- **Goal of the exercise**: Scan the listing below. Copy each line that contains "between".

┌─ Entries supplied

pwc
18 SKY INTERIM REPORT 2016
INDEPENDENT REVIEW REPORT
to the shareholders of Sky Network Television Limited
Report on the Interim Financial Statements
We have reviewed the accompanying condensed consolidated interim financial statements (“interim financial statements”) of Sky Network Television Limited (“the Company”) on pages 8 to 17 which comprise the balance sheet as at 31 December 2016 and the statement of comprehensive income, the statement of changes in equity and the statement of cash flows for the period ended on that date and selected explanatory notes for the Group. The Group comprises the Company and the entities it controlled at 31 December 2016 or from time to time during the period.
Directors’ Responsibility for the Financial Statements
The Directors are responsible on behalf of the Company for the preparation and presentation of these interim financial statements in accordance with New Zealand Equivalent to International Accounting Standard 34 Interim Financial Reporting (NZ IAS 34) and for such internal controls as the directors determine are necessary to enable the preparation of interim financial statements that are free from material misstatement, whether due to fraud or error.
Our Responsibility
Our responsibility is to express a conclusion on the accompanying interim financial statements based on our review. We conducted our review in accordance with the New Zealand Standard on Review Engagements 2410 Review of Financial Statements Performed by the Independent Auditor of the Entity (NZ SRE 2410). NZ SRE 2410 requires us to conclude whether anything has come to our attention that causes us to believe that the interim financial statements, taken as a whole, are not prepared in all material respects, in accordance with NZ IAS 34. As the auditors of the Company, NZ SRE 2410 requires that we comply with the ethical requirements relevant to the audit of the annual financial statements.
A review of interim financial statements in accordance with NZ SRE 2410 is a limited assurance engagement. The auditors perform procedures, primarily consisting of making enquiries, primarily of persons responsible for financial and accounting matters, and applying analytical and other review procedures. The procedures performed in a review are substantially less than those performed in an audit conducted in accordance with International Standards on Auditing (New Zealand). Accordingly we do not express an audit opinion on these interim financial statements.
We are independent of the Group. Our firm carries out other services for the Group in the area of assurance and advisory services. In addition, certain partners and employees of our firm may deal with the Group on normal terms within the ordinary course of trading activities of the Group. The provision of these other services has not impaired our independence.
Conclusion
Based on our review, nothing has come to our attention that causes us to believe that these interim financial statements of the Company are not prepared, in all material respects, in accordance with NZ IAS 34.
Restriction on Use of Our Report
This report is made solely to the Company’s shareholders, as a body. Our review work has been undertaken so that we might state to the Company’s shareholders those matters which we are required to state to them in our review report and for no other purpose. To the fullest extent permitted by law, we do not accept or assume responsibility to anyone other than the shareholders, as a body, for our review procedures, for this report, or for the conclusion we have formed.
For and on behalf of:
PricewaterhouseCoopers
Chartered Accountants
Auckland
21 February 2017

└─
┌─ Entries supplied

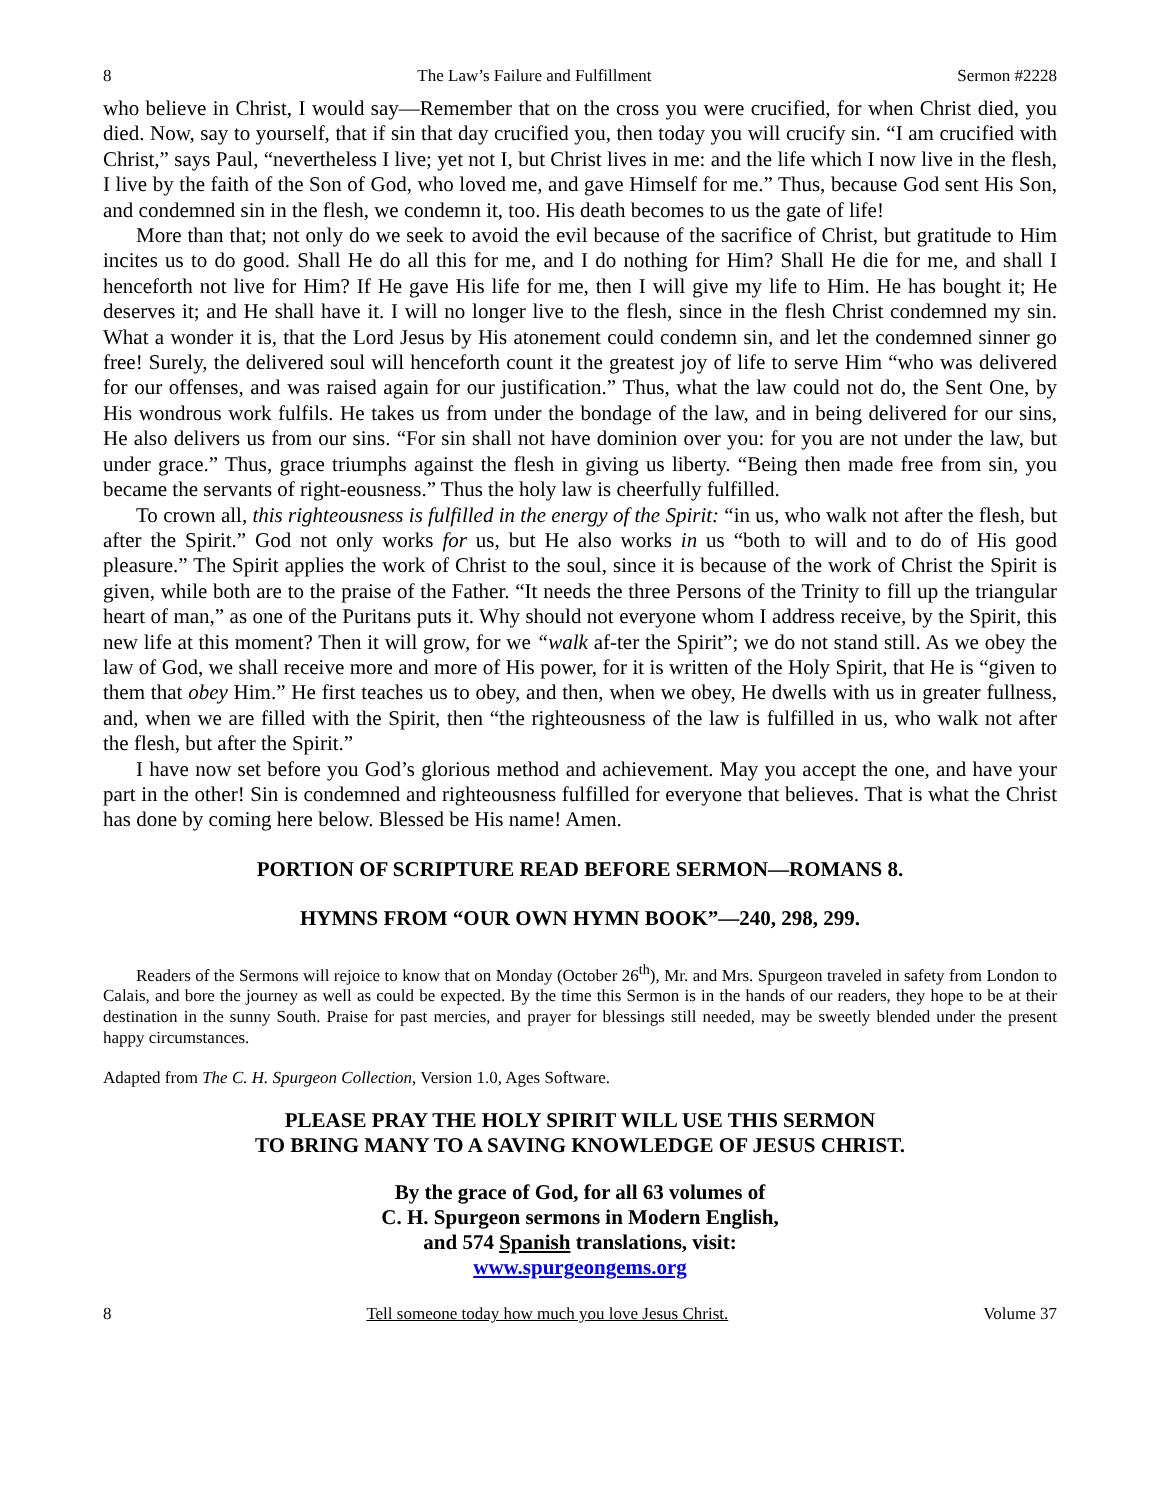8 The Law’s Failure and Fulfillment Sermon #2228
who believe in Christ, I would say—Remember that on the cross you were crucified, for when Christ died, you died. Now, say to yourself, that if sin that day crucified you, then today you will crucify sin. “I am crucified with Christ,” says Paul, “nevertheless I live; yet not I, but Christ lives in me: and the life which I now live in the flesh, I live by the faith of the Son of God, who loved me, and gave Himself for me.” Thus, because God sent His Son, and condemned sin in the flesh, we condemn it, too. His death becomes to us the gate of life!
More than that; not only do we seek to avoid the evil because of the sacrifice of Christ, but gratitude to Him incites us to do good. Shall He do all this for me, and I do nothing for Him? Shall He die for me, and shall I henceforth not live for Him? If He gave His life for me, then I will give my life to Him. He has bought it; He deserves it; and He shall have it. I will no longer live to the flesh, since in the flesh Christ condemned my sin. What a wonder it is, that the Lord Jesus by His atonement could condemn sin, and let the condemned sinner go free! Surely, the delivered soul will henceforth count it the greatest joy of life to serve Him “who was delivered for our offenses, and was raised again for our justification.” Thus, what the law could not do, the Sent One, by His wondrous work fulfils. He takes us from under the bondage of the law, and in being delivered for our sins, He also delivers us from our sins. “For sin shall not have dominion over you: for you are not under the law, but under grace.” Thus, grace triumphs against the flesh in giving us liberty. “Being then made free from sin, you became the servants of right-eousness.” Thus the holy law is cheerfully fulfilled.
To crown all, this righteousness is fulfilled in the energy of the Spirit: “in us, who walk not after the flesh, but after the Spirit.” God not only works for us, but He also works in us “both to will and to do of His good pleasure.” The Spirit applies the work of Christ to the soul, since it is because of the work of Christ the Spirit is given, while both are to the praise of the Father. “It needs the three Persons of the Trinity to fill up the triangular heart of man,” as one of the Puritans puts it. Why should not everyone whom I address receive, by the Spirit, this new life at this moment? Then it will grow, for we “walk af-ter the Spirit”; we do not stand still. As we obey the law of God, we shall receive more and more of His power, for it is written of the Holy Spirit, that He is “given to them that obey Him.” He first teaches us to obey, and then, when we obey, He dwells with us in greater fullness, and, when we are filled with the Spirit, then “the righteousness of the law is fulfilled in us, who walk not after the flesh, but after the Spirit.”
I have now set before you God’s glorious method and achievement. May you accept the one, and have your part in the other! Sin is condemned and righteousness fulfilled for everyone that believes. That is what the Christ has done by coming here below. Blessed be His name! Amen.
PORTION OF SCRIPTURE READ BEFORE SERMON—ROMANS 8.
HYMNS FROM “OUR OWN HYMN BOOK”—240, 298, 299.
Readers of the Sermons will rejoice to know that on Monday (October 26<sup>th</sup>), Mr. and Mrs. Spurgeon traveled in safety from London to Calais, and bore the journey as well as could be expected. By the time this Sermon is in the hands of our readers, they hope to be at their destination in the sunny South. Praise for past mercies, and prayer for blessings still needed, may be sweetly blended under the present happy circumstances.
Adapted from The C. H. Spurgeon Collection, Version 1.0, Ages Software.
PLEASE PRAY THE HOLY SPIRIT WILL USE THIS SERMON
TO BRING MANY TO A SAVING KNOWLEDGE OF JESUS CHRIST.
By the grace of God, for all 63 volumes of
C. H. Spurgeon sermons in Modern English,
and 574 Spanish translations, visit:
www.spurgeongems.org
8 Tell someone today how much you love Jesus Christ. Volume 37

└─
┌─ Entries supplied

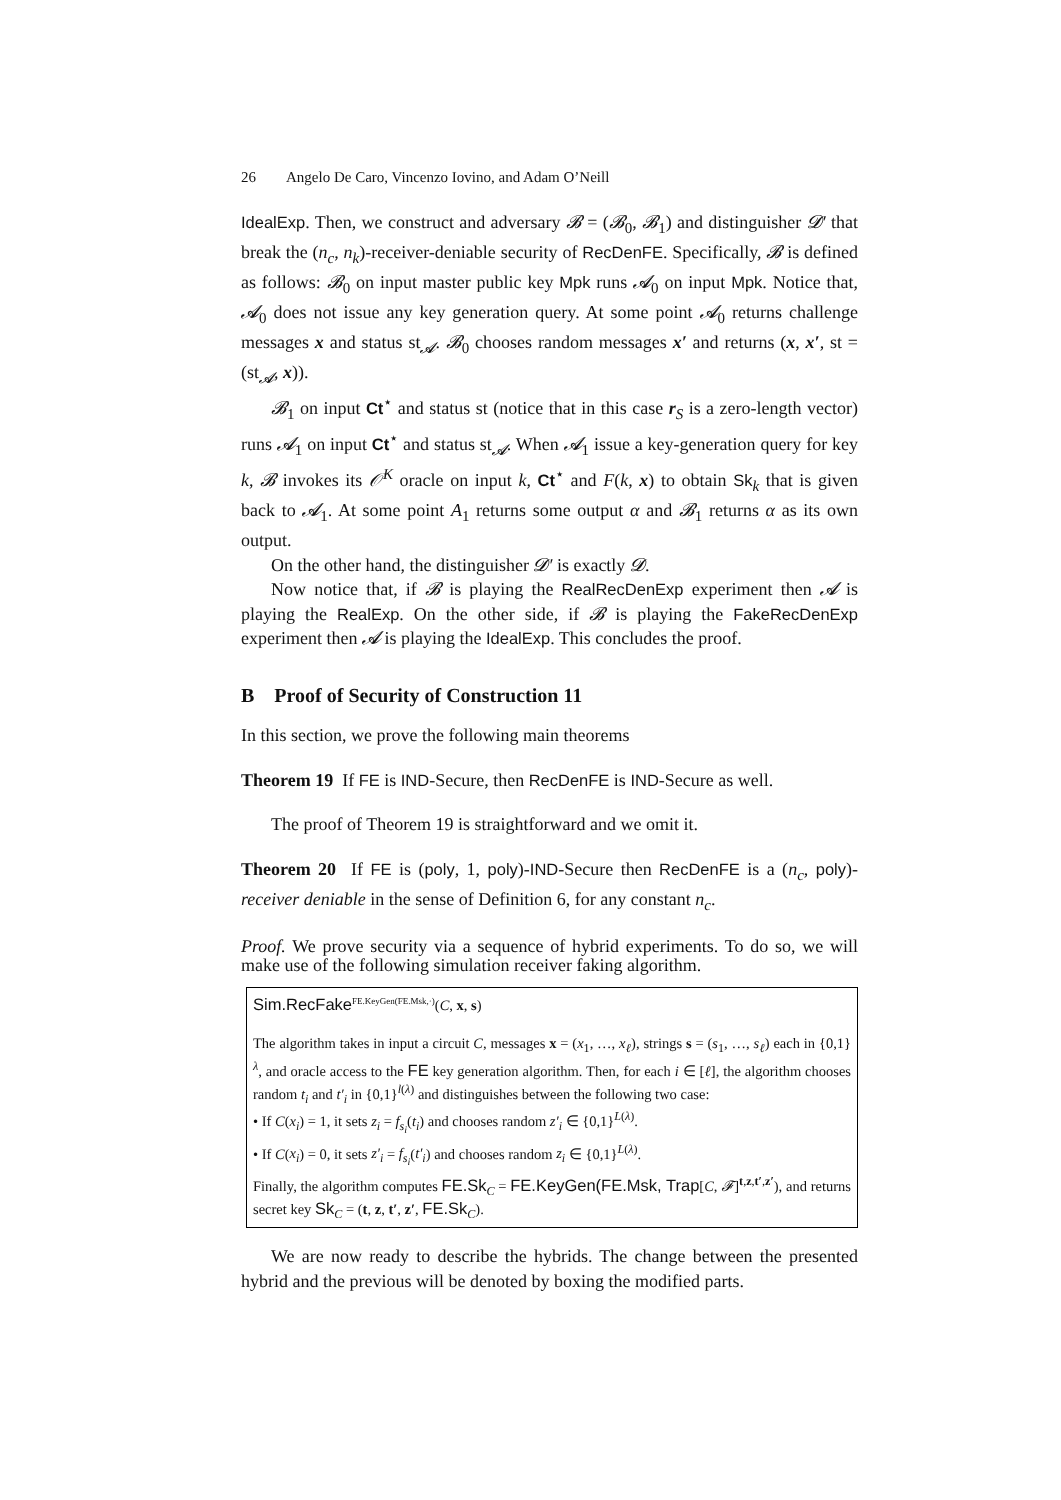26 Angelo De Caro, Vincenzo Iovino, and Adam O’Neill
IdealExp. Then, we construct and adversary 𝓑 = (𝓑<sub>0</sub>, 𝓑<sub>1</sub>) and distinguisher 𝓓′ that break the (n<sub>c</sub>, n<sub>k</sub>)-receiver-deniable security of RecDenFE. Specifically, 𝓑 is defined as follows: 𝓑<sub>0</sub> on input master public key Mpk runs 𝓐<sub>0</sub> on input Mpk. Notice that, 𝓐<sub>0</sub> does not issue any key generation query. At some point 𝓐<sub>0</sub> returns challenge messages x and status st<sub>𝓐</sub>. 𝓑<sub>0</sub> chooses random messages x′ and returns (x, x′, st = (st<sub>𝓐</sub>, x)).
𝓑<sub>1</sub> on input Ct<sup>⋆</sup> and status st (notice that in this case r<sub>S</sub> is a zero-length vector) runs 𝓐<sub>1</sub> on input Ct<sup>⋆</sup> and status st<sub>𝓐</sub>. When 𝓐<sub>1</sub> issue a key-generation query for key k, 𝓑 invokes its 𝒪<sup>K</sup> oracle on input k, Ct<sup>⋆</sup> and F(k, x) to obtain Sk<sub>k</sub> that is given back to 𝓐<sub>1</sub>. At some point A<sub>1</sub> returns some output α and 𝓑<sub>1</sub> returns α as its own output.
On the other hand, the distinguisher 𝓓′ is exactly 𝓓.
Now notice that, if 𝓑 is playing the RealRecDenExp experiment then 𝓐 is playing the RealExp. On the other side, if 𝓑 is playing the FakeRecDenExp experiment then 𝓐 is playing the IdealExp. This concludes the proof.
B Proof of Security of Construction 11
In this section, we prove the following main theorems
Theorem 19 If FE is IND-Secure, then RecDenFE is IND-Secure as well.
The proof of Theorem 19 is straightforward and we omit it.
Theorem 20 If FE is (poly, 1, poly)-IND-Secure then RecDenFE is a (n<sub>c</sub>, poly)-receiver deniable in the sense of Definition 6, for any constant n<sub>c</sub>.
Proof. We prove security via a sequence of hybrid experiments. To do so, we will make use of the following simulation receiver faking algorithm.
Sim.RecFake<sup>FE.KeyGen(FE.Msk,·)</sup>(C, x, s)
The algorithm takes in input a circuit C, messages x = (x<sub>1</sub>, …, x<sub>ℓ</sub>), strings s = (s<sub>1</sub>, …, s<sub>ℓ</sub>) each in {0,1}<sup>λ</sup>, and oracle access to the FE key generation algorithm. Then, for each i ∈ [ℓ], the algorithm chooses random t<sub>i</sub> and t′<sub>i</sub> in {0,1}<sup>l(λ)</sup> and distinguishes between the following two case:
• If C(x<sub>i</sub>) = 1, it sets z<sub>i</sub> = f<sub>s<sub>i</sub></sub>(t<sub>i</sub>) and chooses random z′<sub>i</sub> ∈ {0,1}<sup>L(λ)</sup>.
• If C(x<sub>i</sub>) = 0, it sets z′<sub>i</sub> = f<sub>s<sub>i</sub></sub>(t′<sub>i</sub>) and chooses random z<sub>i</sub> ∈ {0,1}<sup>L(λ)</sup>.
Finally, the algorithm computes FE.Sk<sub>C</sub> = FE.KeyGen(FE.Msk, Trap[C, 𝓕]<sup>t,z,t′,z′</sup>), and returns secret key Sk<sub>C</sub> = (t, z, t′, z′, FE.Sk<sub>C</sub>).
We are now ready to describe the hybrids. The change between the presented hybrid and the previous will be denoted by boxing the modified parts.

└─

- **Exercise response**:
The algorithm takes in input a circuit C, messages x = (x<sub>1</sub>, …, x<sub>ℓ</sub>), strings s = (s<sub>1</sub>, …, s<sub>ℓ</sub>) each in {0,1}<sup>λ</sup>, and oracle access to the FE key generation algorithm. Then, for each i ∈ [ℓ], the algorithm chooses random t<sub>i</sub> and t′<sub>i</sub> in {0,1}<sup>l(λ)</sup> and distinguishes between the following two case:
We are now ready to describe the hybrids. The change between the presented hybrid and the previous will be denoted by boxing the modified parts.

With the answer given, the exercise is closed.